Every record below is to be retyped exactly.

--- START ---

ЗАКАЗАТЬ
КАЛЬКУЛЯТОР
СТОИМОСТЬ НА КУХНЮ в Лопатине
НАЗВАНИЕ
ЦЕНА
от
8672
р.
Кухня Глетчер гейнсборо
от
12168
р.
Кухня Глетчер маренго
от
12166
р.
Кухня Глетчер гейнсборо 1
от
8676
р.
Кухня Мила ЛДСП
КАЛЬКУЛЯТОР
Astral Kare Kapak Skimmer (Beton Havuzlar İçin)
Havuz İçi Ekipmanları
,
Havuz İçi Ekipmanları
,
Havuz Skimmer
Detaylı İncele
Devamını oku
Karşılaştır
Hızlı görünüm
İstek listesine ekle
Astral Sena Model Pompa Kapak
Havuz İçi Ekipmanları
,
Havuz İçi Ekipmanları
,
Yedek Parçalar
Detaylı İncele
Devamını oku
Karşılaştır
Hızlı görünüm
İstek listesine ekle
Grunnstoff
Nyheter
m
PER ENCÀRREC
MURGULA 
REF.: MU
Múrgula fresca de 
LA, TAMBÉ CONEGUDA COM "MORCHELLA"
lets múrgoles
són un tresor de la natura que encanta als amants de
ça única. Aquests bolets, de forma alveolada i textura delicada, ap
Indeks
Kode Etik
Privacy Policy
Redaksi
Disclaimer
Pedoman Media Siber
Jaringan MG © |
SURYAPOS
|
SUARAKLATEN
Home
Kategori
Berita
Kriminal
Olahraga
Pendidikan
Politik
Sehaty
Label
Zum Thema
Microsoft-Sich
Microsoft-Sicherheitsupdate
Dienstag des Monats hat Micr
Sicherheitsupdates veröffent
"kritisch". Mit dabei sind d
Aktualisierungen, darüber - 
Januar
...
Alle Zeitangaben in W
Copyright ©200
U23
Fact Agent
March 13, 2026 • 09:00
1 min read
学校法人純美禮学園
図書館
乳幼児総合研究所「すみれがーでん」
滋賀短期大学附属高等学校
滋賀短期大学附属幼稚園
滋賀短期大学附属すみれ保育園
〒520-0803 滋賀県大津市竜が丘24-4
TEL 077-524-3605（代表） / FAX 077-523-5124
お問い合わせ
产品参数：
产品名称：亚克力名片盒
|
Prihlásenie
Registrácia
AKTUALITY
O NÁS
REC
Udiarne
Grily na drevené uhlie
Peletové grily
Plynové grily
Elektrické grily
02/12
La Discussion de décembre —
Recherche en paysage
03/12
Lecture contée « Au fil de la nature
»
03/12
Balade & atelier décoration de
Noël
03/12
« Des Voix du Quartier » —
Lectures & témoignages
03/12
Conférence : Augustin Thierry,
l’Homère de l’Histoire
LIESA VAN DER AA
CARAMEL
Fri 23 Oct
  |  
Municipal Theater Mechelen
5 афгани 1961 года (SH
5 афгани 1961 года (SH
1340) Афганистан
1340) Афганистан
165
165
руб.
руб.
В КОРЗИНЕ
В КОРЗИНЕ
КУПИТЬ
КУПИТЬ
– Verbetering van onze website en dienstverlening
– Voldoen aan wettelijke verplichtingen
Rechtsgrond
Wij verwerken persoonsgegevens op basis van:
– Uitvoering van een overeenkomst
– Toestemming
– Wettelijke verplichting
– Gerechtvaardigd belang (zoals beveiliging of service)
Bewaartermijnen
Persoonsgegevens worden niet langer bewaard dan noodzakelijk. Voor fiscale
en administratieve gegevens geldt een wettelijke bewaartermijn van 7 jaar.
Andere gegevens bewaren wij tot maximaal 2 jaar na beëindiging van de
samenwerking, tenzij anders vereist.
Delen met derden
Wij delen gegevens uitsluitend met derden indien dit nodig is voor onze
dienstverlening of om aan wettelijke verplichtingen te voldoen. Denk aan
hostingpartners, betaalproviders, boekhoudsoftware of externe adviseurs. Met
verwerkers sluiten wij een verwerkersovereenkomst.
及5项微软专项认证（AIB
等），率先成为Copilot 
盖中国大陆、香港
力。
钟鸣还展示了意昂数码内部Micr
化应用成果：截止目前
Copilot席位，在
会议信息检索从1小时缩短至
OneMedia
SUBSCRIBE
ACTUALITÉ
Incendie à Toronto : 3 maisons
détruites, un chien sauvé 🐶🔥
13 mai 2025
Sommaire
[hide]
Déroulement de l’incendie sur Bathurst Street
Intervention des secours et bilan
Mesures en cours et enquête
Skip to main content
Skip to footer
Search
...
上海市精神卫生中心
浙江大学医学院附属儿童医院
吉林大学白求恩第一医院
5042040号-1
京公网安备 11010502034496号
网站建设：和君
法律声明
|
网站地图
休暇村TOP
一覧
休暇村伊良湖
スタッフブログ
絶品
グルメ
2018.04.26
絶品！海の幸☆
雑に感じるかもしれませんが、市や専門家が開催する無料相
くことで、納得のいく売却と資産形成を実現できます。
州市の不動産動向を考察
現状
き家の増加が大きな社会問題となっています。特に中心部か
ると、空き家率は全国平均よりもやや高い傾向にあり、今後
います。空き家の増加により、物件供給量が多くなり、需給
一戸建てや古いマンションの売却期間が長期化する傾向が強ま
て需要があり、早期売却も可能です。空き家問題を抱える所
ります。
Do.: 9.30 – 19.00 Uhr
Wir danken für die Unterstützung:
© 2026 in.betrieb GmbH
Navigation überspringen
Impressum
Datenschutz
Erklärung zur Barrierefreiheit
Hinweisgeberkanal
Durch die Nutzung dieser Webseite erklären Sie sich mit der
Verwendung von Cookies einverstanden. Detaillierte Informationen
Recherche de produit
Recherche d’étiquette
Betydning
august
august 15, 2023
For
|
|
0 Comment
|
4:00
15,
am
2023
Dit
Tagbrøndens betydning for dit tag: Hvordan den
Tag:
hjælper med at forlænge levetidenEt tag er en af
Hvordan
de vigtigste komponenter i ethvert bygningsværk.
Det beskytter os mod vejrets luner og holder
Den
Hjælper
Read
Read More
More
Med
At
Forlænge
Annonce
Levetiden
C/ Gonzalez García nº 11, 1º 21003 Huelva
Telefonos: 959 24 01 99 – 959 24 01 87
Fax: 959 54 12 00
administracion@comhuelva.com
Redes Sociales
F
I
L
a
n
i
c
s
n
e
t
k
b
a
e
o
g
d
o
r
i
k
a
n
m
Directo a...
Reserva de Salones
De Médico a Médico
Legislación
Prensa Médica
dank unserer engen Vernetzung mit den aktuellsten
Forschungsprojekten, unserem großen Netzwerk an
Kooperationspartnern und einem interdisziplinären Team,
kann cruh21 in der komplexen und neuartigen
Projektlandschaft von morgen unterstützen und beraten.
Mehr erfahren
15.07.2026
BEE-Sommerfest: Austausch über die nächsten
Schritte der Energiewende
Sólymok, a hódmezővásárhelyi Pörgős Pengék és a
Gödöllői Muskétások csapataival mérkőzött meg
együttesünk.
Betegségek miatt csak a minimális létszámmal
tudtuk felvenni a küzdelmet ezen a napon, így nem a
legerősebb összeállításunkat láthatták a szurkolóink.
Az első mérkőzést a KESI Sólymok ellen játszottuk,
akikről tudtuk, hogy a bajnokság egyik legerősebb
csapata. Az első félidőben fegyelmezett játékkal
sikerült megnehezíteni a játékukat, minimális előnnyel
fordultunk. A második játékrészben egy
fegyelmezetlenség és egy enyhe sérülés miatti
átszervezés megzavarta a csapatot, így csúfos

--- END ---

**Written answer:**
ЗАКАЗАТЬ
КАЛЬКУЛЯТОР
СТОИМОСТЬ НА КУХНЮ в Лопатине
НАЗВАНИЕ
ЦЕНА
от
8672
р.
Кухня Глетчер гейнсборо
от
12168
р.
Кухня Глетчер маренго
от
12166
р.
Кухня Глетчер гейнсборо 1
от
8676
р.
Кухня Мила ЛДСП
КАЛЬКУЛЯТОР
Astral Kare Kapak Skimmer (Beton Havuzlar İçin)
Havuz İçi Ekipmanları
,
Havuz İçi Ekipmanları
,
Havuz Skimmer
Detaylı İncele
Devamını oku
Karşılaştır
Hızlı görünüm
İstek listesine ekle
Astral Sena Model Pompa Kapak
Havuz İçi Ekipmanları
,
Havuz İçi Ekipmanları
,
Yedek Parçalar
Detaylı İncele
Devamını oku
Karşılaştır
Hızlı görünüm
İstek listesine ekle
Grunnstoff
Nyheter
m
PER ENCÀRREC
MURGULA 
REF.: MU
Múrgula fresca de 
LA, TAMBÉ CONEGUDA COM "MORCHELLA"
lets múrgoles
són un tresor de la natura que encanta als amants de
ça única. Aquests bolets, de forma alveolada i textura delicada, ap
Indeks
Kode Etik
Privacy Policy
Redaksi
Disclaimer
Pedoman Media Siber
Jaringan MG © |
SURYAPOS
|
SUARAKLATEN
Home
Kategori
Berita
Kriminal
Olahraga
Pendidikan
Politik
Sehaty
Label
Zum Thema
Microsoft-Sich
Microsoft-Sicherheitsupdate
Dienstag des Monats hat Micr
Sicherheitsupdates veröffent
"kritisch". Mit dabei sind d
Aktualisierungen, darüber - 
Januar
...
Alle Zeitangaben in W
Copyright ©200
U23
Fact Agent
March 13, 2026 • 09:00
1 min read
学校法人純美禮学園
図書館
乳幼児総合研究所「すみれがーでん」
滋賀短期大学附属高等学校
滋賀短期大学附属幼稚園
滋賀短期大学附属すみれ保育園
〒520-0803 滋賀県大津市竜が丘24-4
TEL 077-524-3605（代表） / FAX 077-523-5124
お問い合わせ
产品参数：
产品名称：亚克力名片盒
|
Prihlásenie
Registrácia
AKTUALITY
O NÁS
REC
Udiarne
Grily na drevené uhlie
Peletové grily
Plynové grily
Elektrické grily
02/12
La Discussion de décembre —
Recherche en paysage
03/12
Lecture contée « Au fil de la nature
»
03/12
Balade & atelier décoration de
Noël
03/12
« Des Voix du Quartier » —
Lectures & témoignages
03/12
Conférence : Augustin Thierry,
l’Homère de l’Histoire
LIESA VAN DER AA
CARAMEL
Fri 23 Oct
  |  
Municipal Theater Mechelen
5 афгани 1961 года (SH
5 афгани 1961 года (SH
1340) Афганистан
1340) Афганистан
165
165
руб.
руб.
В КОРЗИНЕ
В КОРЗИНЕ
КУПИТЬ
КУПИТЬ
– Verbetering van onze website en dienstverlening
– Voldoen aan wettelijke verplichtingen
Rechtsgrond
Wij verwerken persoonsgegevens op basis van:
– Uitvoering van een overeenkomst
– Toestemming
– Wettelijke verplichting
– Gerechtvaardigd belang (zoals beveiliging of service)
Bewaartermijnen
Persoonsgegevens worden niet langer bewaard dan noodzakelijk. Voor fiscale
en administratieve gegevens geldt een wettelijke bewaartermijn van 7 jaar.
Andere gegevens bewaren wij tot maximaal 2 jaar na beëindiging van de
samenwerking, tenzij anders vereist.
Delen met derden
Wij delen gegevens uitsluitend met derden indien dit nodig is voor onze
dienstverlening of om aan wettelijke verplichtingen te voldoen. Denk aan
hostingpartners, betaalproviders, boekhoudsoftware of externe adviseurs. Met
verwerkers sluiten wij een verwerkersovereenkomst.
及5项微软专项认证（AIB
等），率先成为Copilot 
盖中国大陆、香港
力。
钟鸣还展示了意昂数码内部Micr
化应用成果：截止目前
Copilot席位，在
会议信息检索从1小时缩短至
OneMedia
SUBSCRIBE
ACTUALITÉ
Incendie à Toronto : 3 maisons
détruites, un chien sauvé 🐶🔥
13 mai 2025
Sommaire
[hide]
Déroulement de l’incendie sur Bathurst Street
Intervention des secours et bilan
Mesures en cours et enquête
Skip to main content
Skip to footer
Search
...
上海市精神卫生中心
浙江大学医学院附属儿童医院
吉林大学白求恩第一医院
5042040号-1
京公网安备 11010502034496号
网站建设：和君
法律声明
|
网站地图
休暇村TOP
一覧
休暇村伊良湖
スタッフブログ
絶品
グルメ
2018.04.26
絶品！海の幸☆
雑に感じるかもしれませんが、市や専門家が開催する無料相
くことで、納得のいく売却と資産形成を実現できます。
州市の不動産動向を考察
現状
き家の増加が大きな社会問題となっています。特に中心部か
ると、空き家率は全国平均よりもやや高い傾向にあり、今後
います。空き家の増加により、物件供給量が多くなり、需給
一戸建てや古いマンションの売却期間が長期化する傾向が強ま
て需要があり、早期売却も可能です。空き家問題を抱える所
ります。
Do.: 9.30 – 19.00 Uhr
Wir danken für die Unterstützung:
© 2026 in.betrieb GmbH
Navigation überspringen
Impressum
Datenschutz
Erklärung zur Barrierefreiheit
Hinweisgeberkanal
Durch die Nutzung dieser Webseite erklären Sie sich mit der
Verwendung von Cookies einverstanden. Detaillierte Informationen
Recherche de produit
Recherche d’étiquette
Betydning
august
august 15, 2023
For
|
|
0 Comment
|
4:00
15,
am
2023
Dit
Tagbrøndens betydning for dit tag: Hvordan den
Tag:
hjælper med at forlænge levetidenEt tag er en af
Hvordan
de vigtigste komponenter i ethvert bygningsværk.
Det beskytter os mod vejrets luner og holder
Den
Hjælper
Read
Read More
More
Med
At
Forlænge
Annonce
Levetiden
C/ Gonzalez García nº 11, 1º 21003 Huelva
Telefonos: 959 24 01 99 – 959 24 01 87
Fax: 959 54 12 00
administracion@comhuelva.com
Redes Sociales
F
I
L
a
n
i
c
s
n
e
t
k
b
a
e
o
g
d
o
r
i
k
a
n
m
Directo a...
Reserva de Salones
De Médico a Médico
Legislación
Prensa Médica
dank unserer engen Vernetzung mit den aktuellsten
Forschungsprojekten, unserem großen Netzwerk an
Kooperationspartnern und einem interdisziplinären Team,
kann cruh21 in der komplexen und neuartigen
Projektlandschaft von morgen unterstützen und beraten.
Mehr erfahren
15.07.2026
BEE-Sommerfest: Austausch über die nächsten
Schritte der Energiewende
Sólymok, a hódmezővásárhelyi Pörgős Pengék és a
Gödöllői Muskétások csapataival mérkőzött meg
együttesünk.
Betegségek miatt csak a minimális létszámmal
tudtuk felvenni a küzdelmet ezen a napon, így nem a
legerősebb összeállításunkat láthatták a szurkolóink.
Az első mérkőzést a KESI Sólymok ellen játszottuk,
akikről tudtuk, hogy a bajnokság egyik legerősebb
csapata. Az első félidőben fegyelmezett játékkal
sikerült megnehezíteni a játékukat, minimális előnnyel
fordultunk. A második játékrészben egy
fegyelmezetlenség és egy enyhe sérülés miatti
átszervezés megzavarta a csapatot, így csúfos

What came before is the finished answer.